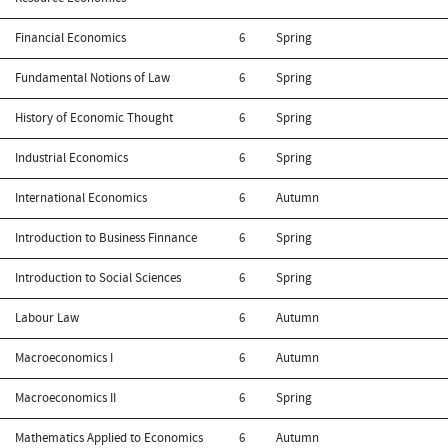
Financial Economics
6
Spring
Fundamental Notions of Law
6
Spring
History of Economic Thought
6
Spring
Industrial Economics
6
Spring
International Economics
6
Autumn
Introduction to Business Finnance
6
Spring
Introduction to Social Sciences
6
Spring
Labour Law
6
Autumn
Macroeconomics I
6
Autumn
Macroeconomics II
6
Spring
Mathematics Applied to Economics
6
Autumn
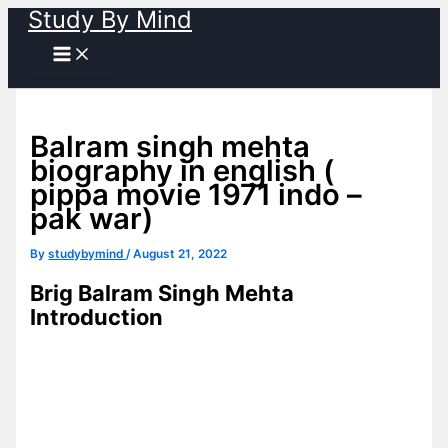
Study By Mind
Skip
to
content
Balram singh mehta
biography in english (
pippa movie 1971 indo –
pak war)
By
studybymind
/
August 21, 2022
Brig Balram Singh Mehta
Introduction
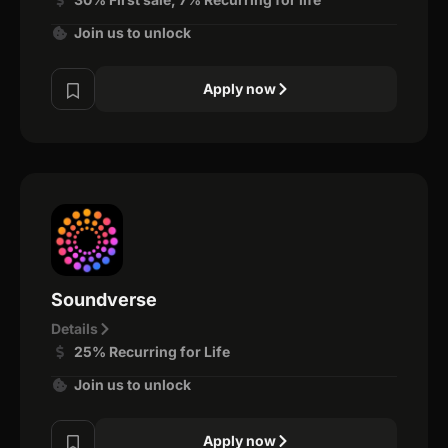
Join us to unlock
Apply now
Soundverse
Details
25% Recurring for Life
Join us to unlock
Apply now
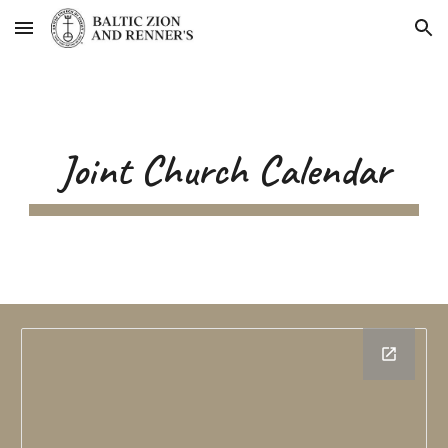
Skip to main content
Skip to navigation
Joint Church Calendar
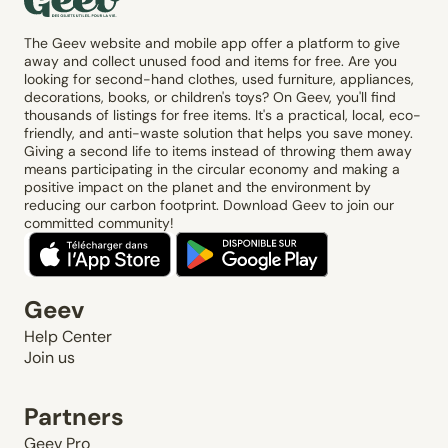
The Geev website and mobile app offer a platform to give
away and collect unused food and items for free. Are you
looking for second-hand clothes, used furniture, appliances,
decorations, books, or children's toys? On Geev, you'll find
thousands of listings for free items. It's a practical, local, eco-
friendly, and anti-waste solution that helps you save money.
Giving a second life to items instead of throwing them away
means participating in the circular economy and making a
positive impact on the planet and the environment by
reducing our carbon footprint. Download Geev to join our
committed community!
Geev
Help Center
Join us
Partners
Geev Pro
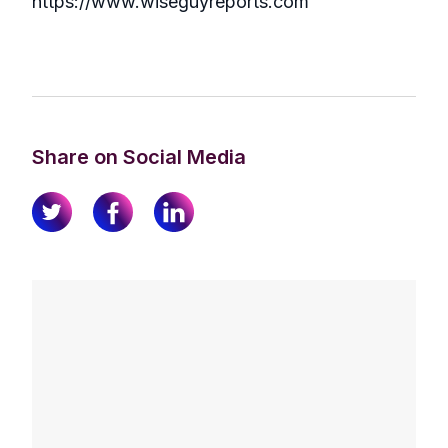
https://www.wiseguyreports.com
Share on Social Media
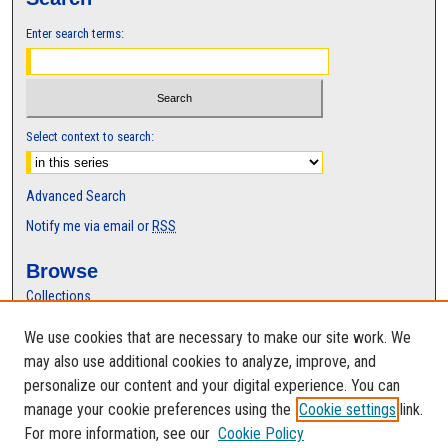
Enter search terms:
Select context to search:
Advanced Search
Notify me via email or
RSS
Browse
Collections
Disciplines
We use cookies that are necessary to make our site work. We
Authors
may also use additional cookies to analyze, improve, and
Author Corner
personalize our content and your digital experience. You can
manage your cookie preferences using the
Cookie settings
link.
Author FAQ
For more information, see our
Cookie Policy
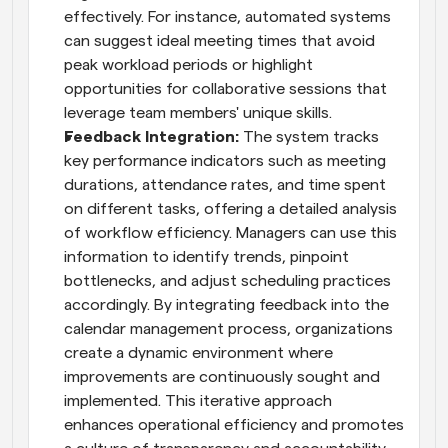
effectively. For instance, automated systems 
can suggest ideal meeting times that avoid 
peak workload periods or highlight 
opportunities for collaborative sessions that 
leverage team members' unique skills.
Feedback Integration:
 The system tracks 
key performance indicators such as meeting 
durations, attendance rates, and time spent 
on different tasks, offering a detailed analysis 
of workflow efficiency. Managers can use this 
information to identify trends, pinpoint 
bottlenecks, and adjust scheduling practices 
accordingly. By integrating feedback into the 
calendar management process, organizations 
create a dynamic environment where 
improvements are continuously sought and 
implemented. This iterative approach 
enhances operational efficiency and promotes 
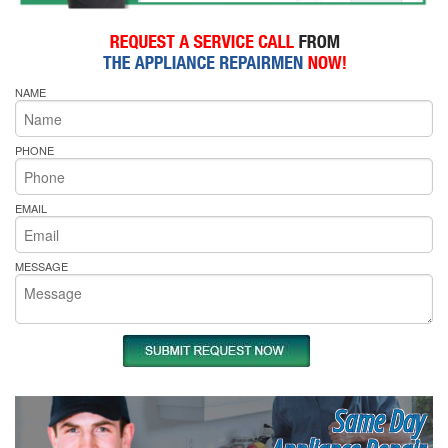
NAME
PHONE
EMAIL
MESSAGE
Same Day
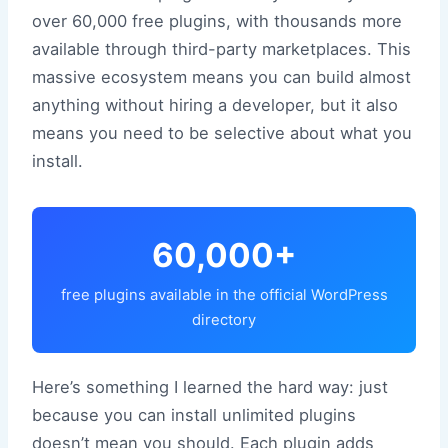
over 60,000 free plugins, with thousands more
available through third-party marketplaces. This
massive ecosystem means you can build almost
anything without hiring a developer, but it also
means you need to be selective about what you
install.
60,000+
free plugins available in the official WordPress
directory
Here’s something I learned the hard way: just
because you can install unlimited plugins
doesn’t mean you should. Each plugin adds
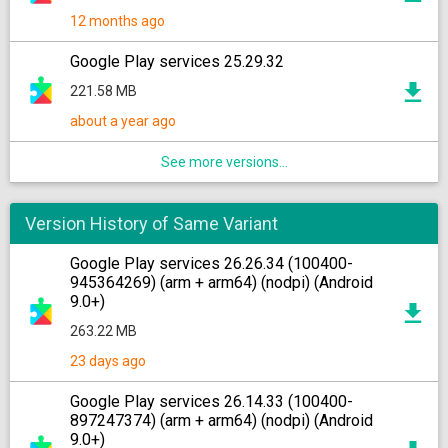
12 months ago
Google Play services 25.29.32
221.58 MB
about a year ago
See more versions...
Version History of Same Variant
Google Play services 26.26.34 (100400-
945364269) (arm + arm64) (nodpi) (Android
9.0+)
263.22 MB
23 days ago
Google Play services 26.14.33 (100400-
897247374) (arm + arm64) (nodpi) (Android
9.0+)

──────

• About this task: Go through the listing above and copy each line where the string "Android" appears.

• Answer to the exercise:
945364269) (arm + arm64) (nodpi) (Android
897247374) (arm + arm64) (nodpi) (Android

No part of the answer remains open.